Do People Understand Spatial Concepts: The Case of First-Order Primitives

Golledge, R. G. Theories and Methods of Spatio-Temporal Reasoning in Geographical Space, vol. 639 of Lecture Notes in Computer Science. Springer-Verlag, Heidelberg, Germany, 1992, ch. Do People Understand Spatial Concepts: The Case of First-Order Primitives, pp. 3–21. [pdf]

———

The author hypothetize in this paper that most individuals develop only a “common sense” configurational understanding of spatial phenomena, which accounts for incomplete and fuzzy cognitive representations of environments, and partly accounts for many spatially irrational behaviors. The author explain how human possess different degrees of spatial abilities like the ability to think geometrically, the ability to image complex spatial relations, the ability to recognize spatial patterns, etc, all of which are task dependent.

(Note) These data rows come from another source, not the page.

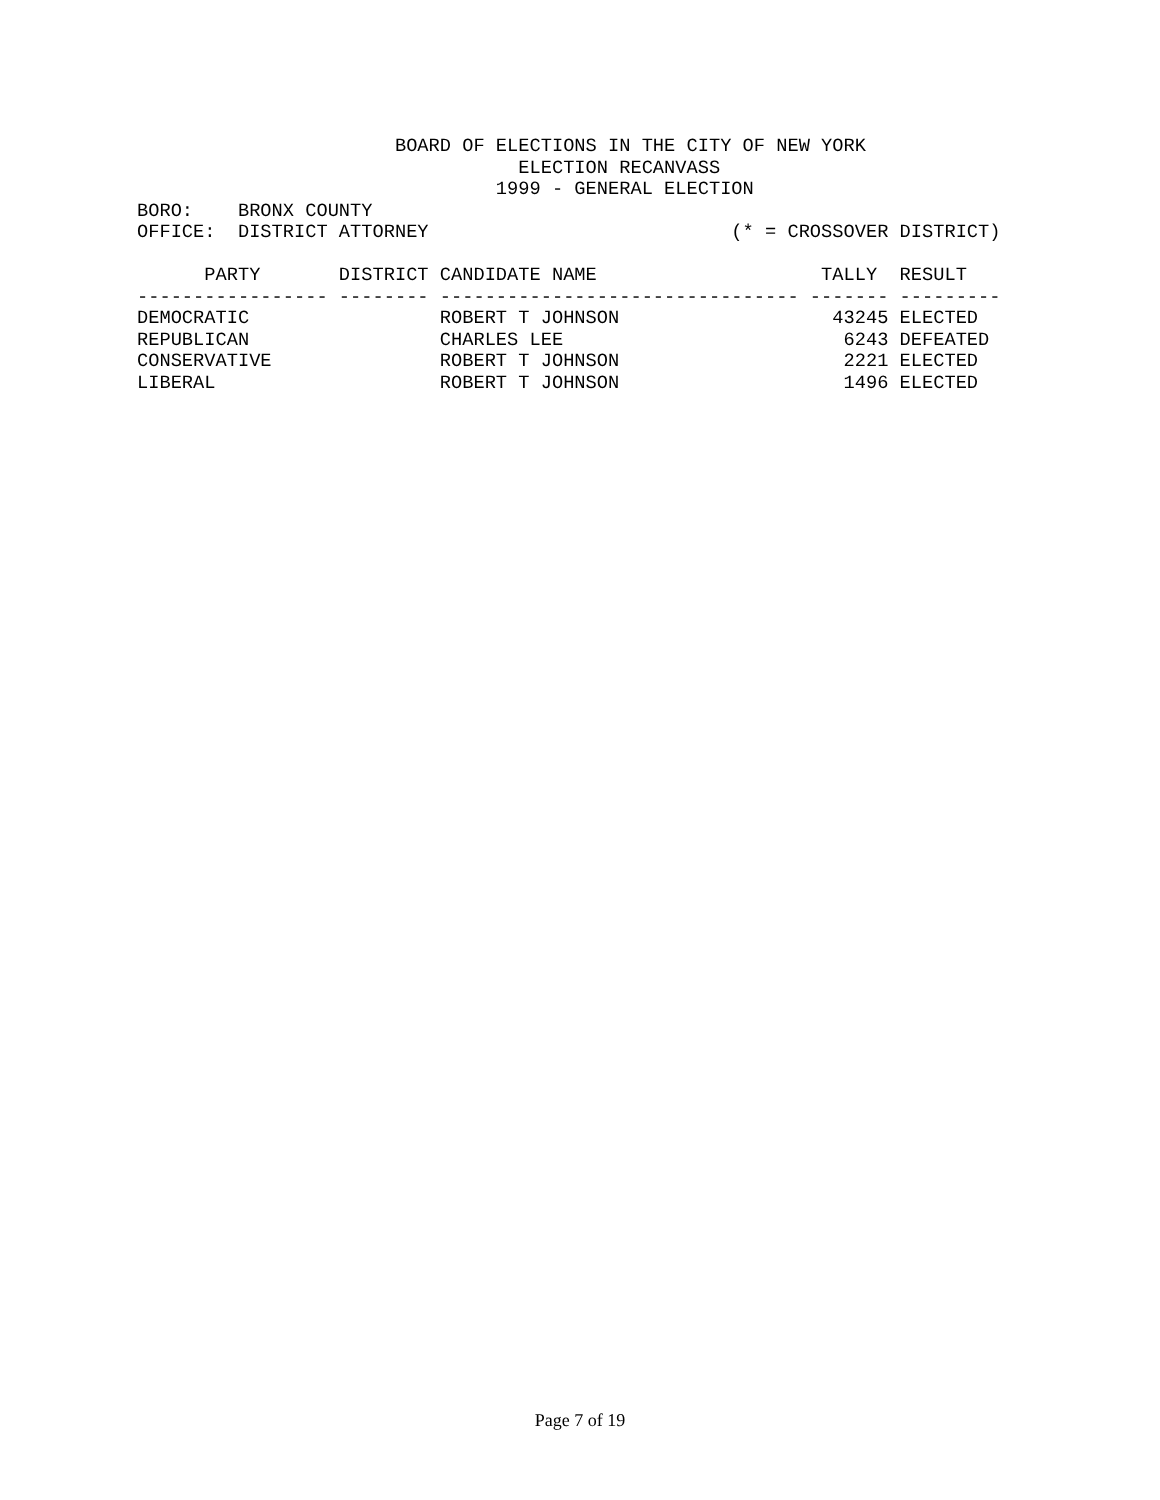BOARD OF ELECTIONS IN THE CITY OF NEW YORK
                                  ELECTION RECANVASS
                                1999 - GENERAL ELECTION
BORO:    BRONX COUNTY
OFFICE:  DISTRICT ATTORNEY                           (* = CROSSOVER DISTRICT)

      PARTY       DISTRICT CANDIDATE NAME                    TALLY  RESULT
----------------- -------- -------------------------------- ------- ---------
DEMOCRATIC                 ROBERT T JOHNSON                   43245 ELECTED
REPUBLICAN                 CHARLES LEE                         6243 DEFEATED
CONSERVATIVE               ROBERT T JOHNSON                    2221 ELECTED
LIBERAL                    ROBERT T JOHNSON                    1496 ELECTED
Page 7 of 19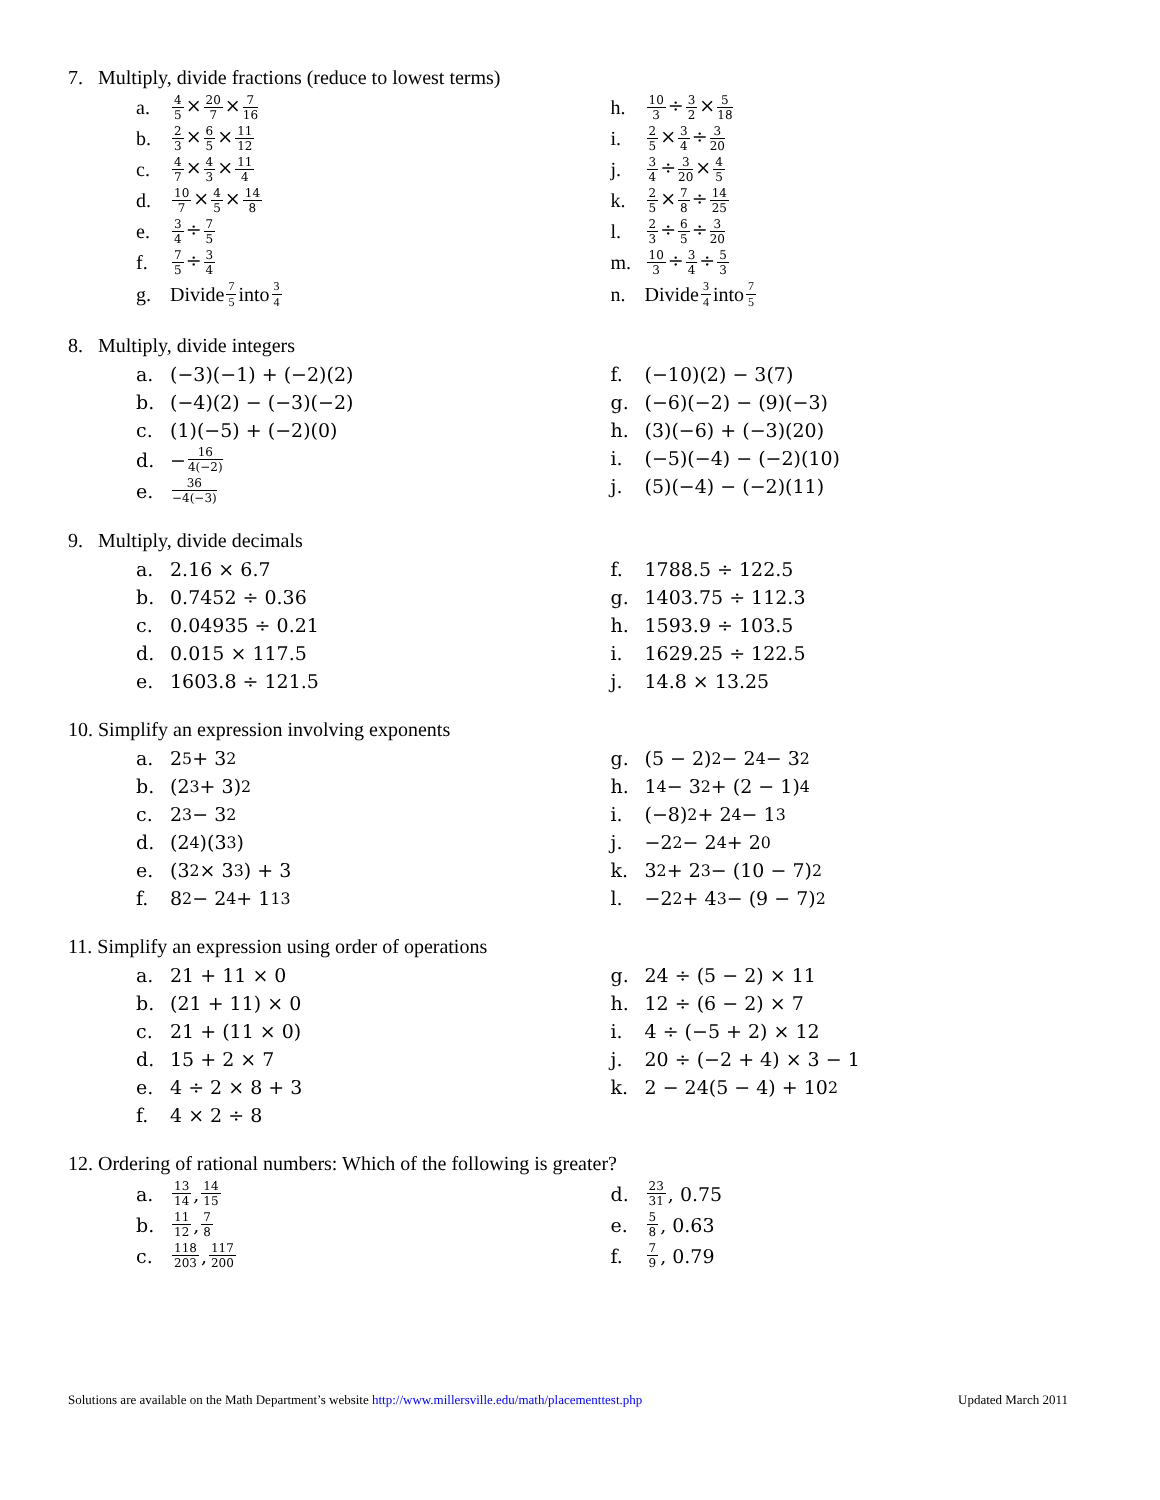7. Multiply, divide fractions (reduce to lowest terms)
a. 4 5×20 7×7 16
b. 2 3×6 5×11 12
c. 4 7×4 3×11 4
d. 10 7×4 5×14 8
e. 3 4÷7 5
f. 7 5÷3 4
g. Divide 7 5 into 3 4
h. 10 3÷3 2×5 18
i. 2 5×3 4÷3 20
j. 3 4÷3 20×4 5
k. 2 5×7 8÷14 25
l. 2 3÷6 5÷3 20
m. 10 3÷3 4÷5 3
n. Divide 3 4 into 7 5
8. Multiply, divide integers
a. (−3)(−1) + (−2)(2)
b. (−4)(2) − (−3)(−2)
c. (1)(−5) + (−2)(0)
d. − 16 4(−2)
e. 36 −4(−3)
f. (−10)(2) − 3(7)
g. (−6)(−2) − (9)(−3)
h. (3)(−6) + (−3)(20)
i. (−5)(−4) − (−2)(10)
j. (5)(−4) − (−2)(11)
9. Multiply, divide decimals
a. 2.16 × 6.7
b. 0.7452 ÷ 0.36
c. 0.04935 ÷ 0.21
d. 0.015 × 117.5
e. 1603.8 ÷ 121.5
f. 1788.5 ÷ 122.5
g. 1403.75 ÷ 112.3
h. 1593.9 ÷ 103.5
i. 1629.25 ÷ 122.5
j. 14.8 × 13.25
10. Simplify an expression involving exponents
a. 2<sup>5</sup> + 3<sup>2</sup>
b. (2<sup>3</sup> + 3)<sup>2</sup>
c. 2<sup>3</sup> − 3<sup>2</sup>
d. (2<sup>4</sup>)(3<sup>3</sup>)
e. (3<sup>2</sup> × 3<sup>3</sup>) + 3
f. 8<sup>2</sup> − 2<sup>4</sup> + 1<sup>13</sup>
g. (5 − 2)<sup>2</sup> − 2<sup>4</sup> − 3<sup>2</sup>
h. 1<sup>4</sup> − 3<sup>2</sup> + (2 − 1)<sup>4</sup>
i. (−8)<sup>2</sup> + 2<sup>4</sup> − 1<sup>3</sup>
j. −2<sup>2</sup> − 2<sup>4</sup> + 2<sup>0</sup>
k. 3<sup>2</sup> + 2<sup>3</sup> − (10 − 7)<sup>2</sup>
l. −2<sup>2</sup> + 4<sup>3</sup> − (9 − 7)<sup>2</sup>
11. Simplify an expression using order of operations
a. 21 + 11 × 0
b. (21 + 11) × 0
c. 21 + (11 × 0)
d. 15 + 2 × 7
e. 4 ÷ 2 × 8 + 3
f. 4 × 2 ÷ 8
g. 24 ÷ (5 − 2) × 11
h. 12 ÷ (6 − 2) × 7
i. 4 ÷ (−5 + 2) × 12
j. 20 ÷ (−2 + 4) × 3 − 1
k. 2 − 24(5 − 4) + 10<sup>2</sup>
12. Ordering of rational numbers: Which of the following is greater?
a. 13 14, 14 15
b. 11 12, 7 8
c. 118 203, 117 200
d. 23 31, 0.75
e. 5 8, 0.63
f. 7 9, 0.79
Solutions are available on the Math Department’s website http://www.millersville.edu/math/placementtest.php Updated March 2011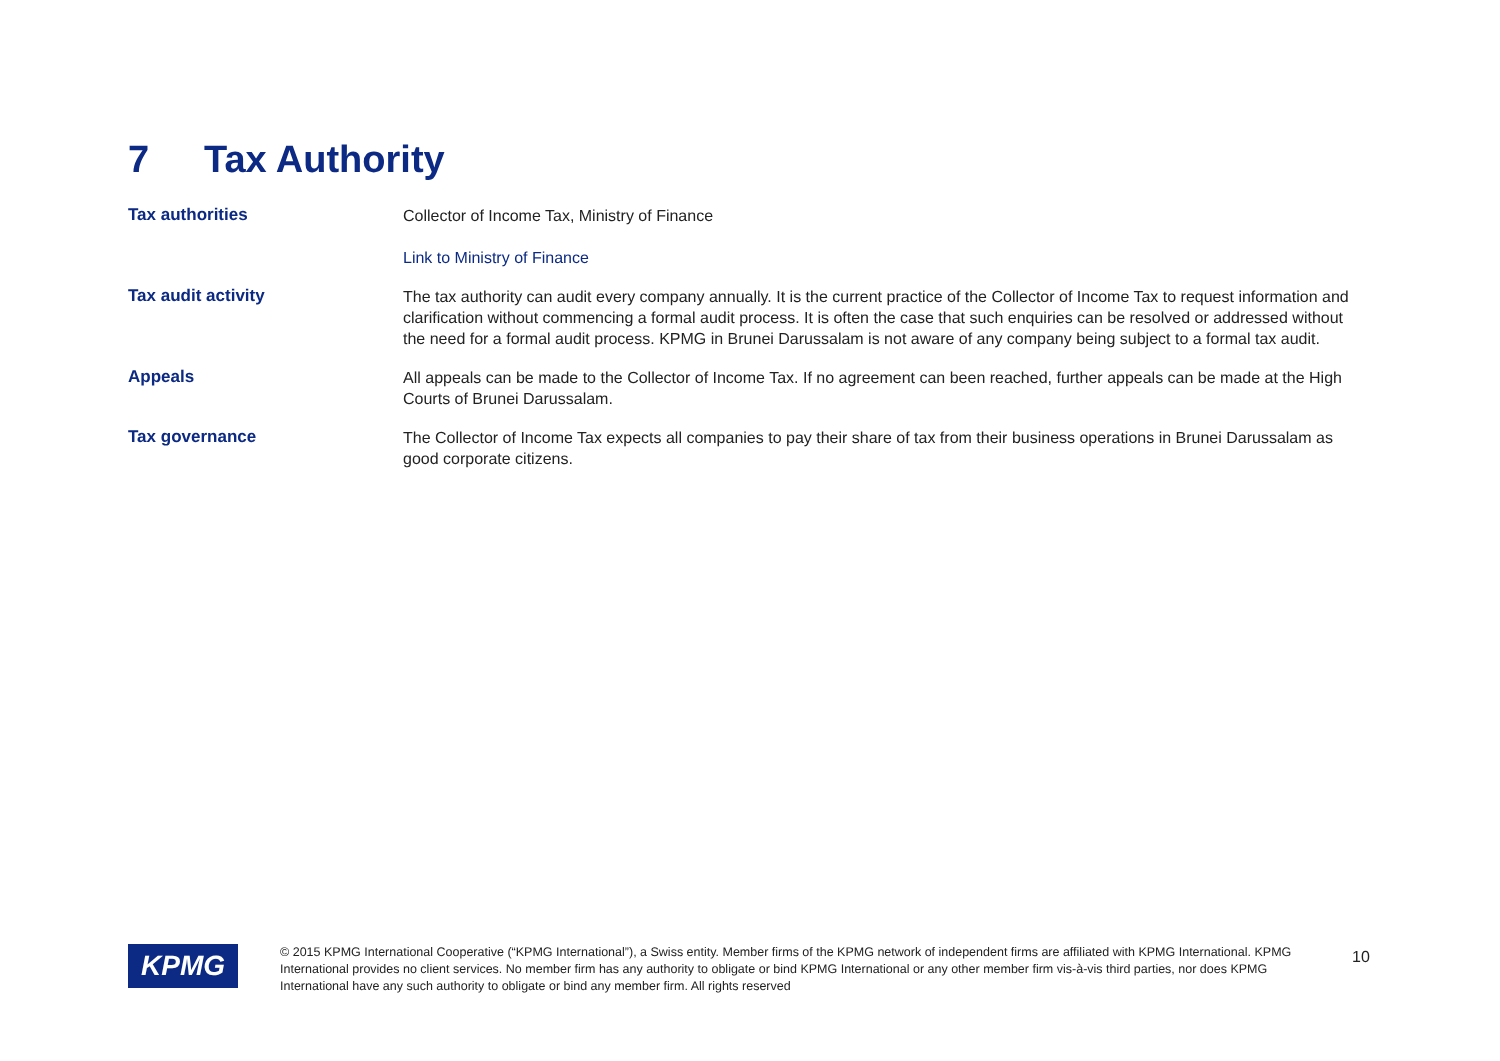7 Tax Authority
| Tax authorities | Collector of Income Tax, Ministry of Finance Link to Ministry of Finance |
| Tax audit activity | The tax authority can audit every company annually. It is the current practice of the Collector of Income Tax to request information and clarification without commencing a formal audit process. It is often the case that such enquiries can be resolved or addressed without the need for a formal audit process. KPMG in Brunei Darussalam is not aware of any company being subject to a formal tax audit. |
| Appeals | All appeals can be made to the Collector of Income Tax. If no agreement can been reached, further appeals can be made at the High Courts of Brunei Darussalam. |
| Tax governance | The Collector of Income Tax expects all companies to pay their share of tax from their business operations in Brunei Darussalam as good corporate citizens. |
KPMG
© 2015 KPMG International Cooperative (“KPMG International”), a Swiss entity. Member firms of the KPMG network of independent firms are affiliated with KPMG International. KPMG International provides no client services. No member firm has any authority to obligate or bind KPMG International or any other member firm vis-à-vis third parties, nor does KPMG International have any such authority to obligate or bind any member firm. All rights reserved
10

Reading a map requires skills in symbol identification and orientation.

The paper reports an experiment where the author wished to find out if people become aware of functional distributions (e.g., shops, schools) and their spatial properties when asked to learn about an environment.

Results shows that even simple first order geographic primitives such as the idea of pair proximity or nearest neighbor, is not necessarily well understood in the complex map situation tested. More in details, the two distributions were not regarded as being similar, and that even performing common tasks on each distribution produced significant differtent results. No difference even between geographers and non-geographers.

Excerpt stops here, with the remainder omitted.